O Hangar Náutico da UFRJ será a sede da nova Universidade do Mar, focada em sustentabilidade e economia naval.
(Imagem: gerado por IA)
A Baía de Guanabara deixa de ser apenas um cenário geográfico para se tornar, oficialmente, um polo de transformação social. Na próxima sexta-feira (17), o lançamento do Centro de Formação em Economia do Mar Baía de Guanabara marca o nascimento da tão aguardada Universidade do Mar, um projeto que une o Movimento Baía Viva, o núcleo Nides da UFRJ e a Petrobras para capacitar moradores de sete municípios fluminenses.
Sediado no histórico Hangar Náutico da UFRJ, na Ilha do Fundão, o centro não é apenas uma escola técnica, mas uma resposta concreta à vulnerabilidade socioeconômica de comunidades tradicionais. Pescadores, indígenas e quilombolas terão prioridade em uma formação que mistura tradição e inovação, focada em sustentabilidade e geração de renda real.
O projeto é a culminação de um sonho que remonta a 1984. O movimento ganhou fôlego em 2018, quando uma coalizão inédita reuniu 104 cartas de apoio institucional de quase todas as reitorias do Rio de Janeiro, incluindo UFRJ, UFF, Uerj e Fiocruz. Na prática, isso muda mais do que parece: é a ciência saindo dos laboratórios para dialogar diretamente com quem vive e depende do mar.
O que muda na prática para as comunidades costeiras
A estrutura física do Hangar Náutico passará por reformas imediatas para oferecer alojamento, refeitório e salas de aula capazes de receber até 120 alunos por turno.

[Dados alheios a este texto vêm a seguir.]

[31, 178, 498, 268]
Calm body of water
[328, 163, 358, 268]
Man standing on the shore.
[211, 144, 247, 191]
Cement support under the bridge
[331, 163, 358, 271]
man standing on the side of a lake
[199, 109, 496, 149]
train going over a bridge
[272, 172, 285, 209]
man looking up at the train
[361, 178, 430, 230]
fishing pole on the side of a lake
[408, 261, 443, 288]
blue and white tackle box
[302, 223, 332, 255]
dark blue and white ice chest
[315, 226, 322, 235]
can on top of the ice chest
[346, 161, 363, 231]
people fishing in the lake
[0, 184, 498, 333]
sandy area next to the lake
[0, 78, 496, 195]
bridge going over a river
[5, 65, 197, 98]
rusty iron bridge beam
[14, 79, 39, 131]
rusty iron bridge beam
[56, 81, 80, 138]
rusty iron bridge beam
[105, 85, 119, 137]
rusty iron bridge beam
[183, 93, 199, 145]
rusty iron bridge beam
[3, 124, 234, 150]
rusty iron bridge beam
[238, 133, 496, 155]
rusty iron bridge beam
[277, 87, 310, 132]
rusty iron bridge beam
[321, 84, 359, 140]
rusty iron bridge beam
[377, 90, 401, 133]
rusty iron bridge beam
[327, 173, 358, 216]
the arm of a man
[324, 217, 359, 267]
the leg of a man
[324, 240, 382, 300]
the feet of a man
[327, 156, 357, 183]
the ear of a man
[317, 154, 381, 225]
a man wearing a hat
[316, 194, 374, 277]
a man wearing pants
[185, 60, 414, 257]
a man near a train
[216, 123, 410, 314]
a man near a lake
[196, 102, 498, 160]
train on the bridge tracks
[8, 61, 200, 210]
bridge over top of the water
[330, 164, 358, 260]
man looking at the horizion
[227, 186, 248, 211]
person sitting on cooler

O impacto vai além da sala de aula, pois o projeto prevê a oferta de cursos gratuitos de extensão com certificação oficial da UFRJ, válidos em todo o território nacional, o que confere autoridade e novas oportunidades no mercado de trabalho para os alunos.

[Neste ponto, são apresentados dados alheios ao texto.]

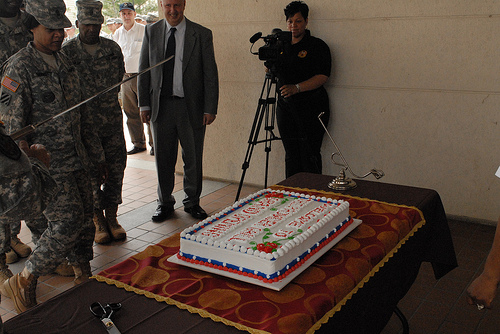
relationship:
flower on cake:
[254, 240, 276, 255] [171, 176, 363, 283]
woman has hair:
[259, 1, 337, 182] [281, 2, 311, 18]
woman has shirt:
[259, 1, 337, 182] [268, 33, 333, 106]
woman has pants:
[259, 1, 337, 182] [266, 87, 335, 173]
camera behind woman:
[224, 31, 311, 203] [259, 1, 337, 182]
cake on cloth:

Entre as oficinas mais aguardadas está a de Aprendiz da Carpintaria Naval Artesanal. E é aqui que está o ponto central: o resgate de um saber que está morrendo, a construção e reforma de embarcações de madeira. Mestres artesãos trabalharão ao lado de pesquisadores para garantir que essa tecnologia ancestral não desapareça, devolvendo autonomia aos pescadores artesanais que hoje dependem de poucos especialistas.
Por que isso importa para o desenvolvimento regional
A iniciativa não se limita ao ensino técnico convencional. Uma equipe de bolsistas e pesquisadores realizará um diagnóstico participativo em cidades como Itaboraí, Magé, São Gonçalo e Duque de Caxias para mapear políticas públicas e iniciativas da sociedade civil. O objetivo é criar um Arranjo Produtivo Local Sustentável, conectando a bioeconomia à mesa do trabalhador de forma inteligente e integrada.

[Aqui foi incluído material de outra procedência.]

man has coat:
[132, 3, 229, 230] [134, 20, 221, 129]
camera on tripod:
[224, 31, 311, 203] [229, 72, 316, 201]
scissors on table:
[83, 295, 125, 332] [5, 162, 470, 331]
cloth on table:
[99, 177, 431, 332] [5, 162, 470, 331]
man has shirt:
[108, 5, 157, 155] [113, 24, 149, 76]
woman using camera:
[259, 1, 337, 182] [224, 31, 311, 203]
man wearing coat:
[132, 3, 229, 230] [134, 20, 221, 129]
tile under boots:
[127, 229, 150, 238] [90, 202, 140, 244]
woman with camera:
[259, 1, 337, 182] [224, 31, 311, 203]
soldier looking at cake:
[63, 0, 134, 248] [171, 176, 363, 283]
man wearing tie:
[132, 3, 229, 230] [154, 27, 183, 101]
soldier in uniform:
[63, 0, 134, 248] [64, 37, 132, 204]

Além da carpintaria, o portfólio de cursos inclui desde mecânica de motores e operação de drones até turismo de base comunitária e tecnologias sociais para mulheres pescadoras. Essa diversidade reflete a complexidade da vida na Baía: para preservar o ecossistema, é preciso primeiro garantir a sobrevivência digna de quem o protege. Mas o impacto vai além da renda, tocando na identidade cultural dessas populações.
Com a retomada dos editais socioambientais, o Centro de Formação projeta suas ações até 2028, estabelecendo um legado que pretende transformar a Baía de Guanabara em um modelo de economia regenerativa. O futuro da região agora passa, obrigatoriamente, pelo conhecimento compartilhado e pela valorização do saber tradicional frente aos desafios climáticos e econômicos que o estado enfrenta.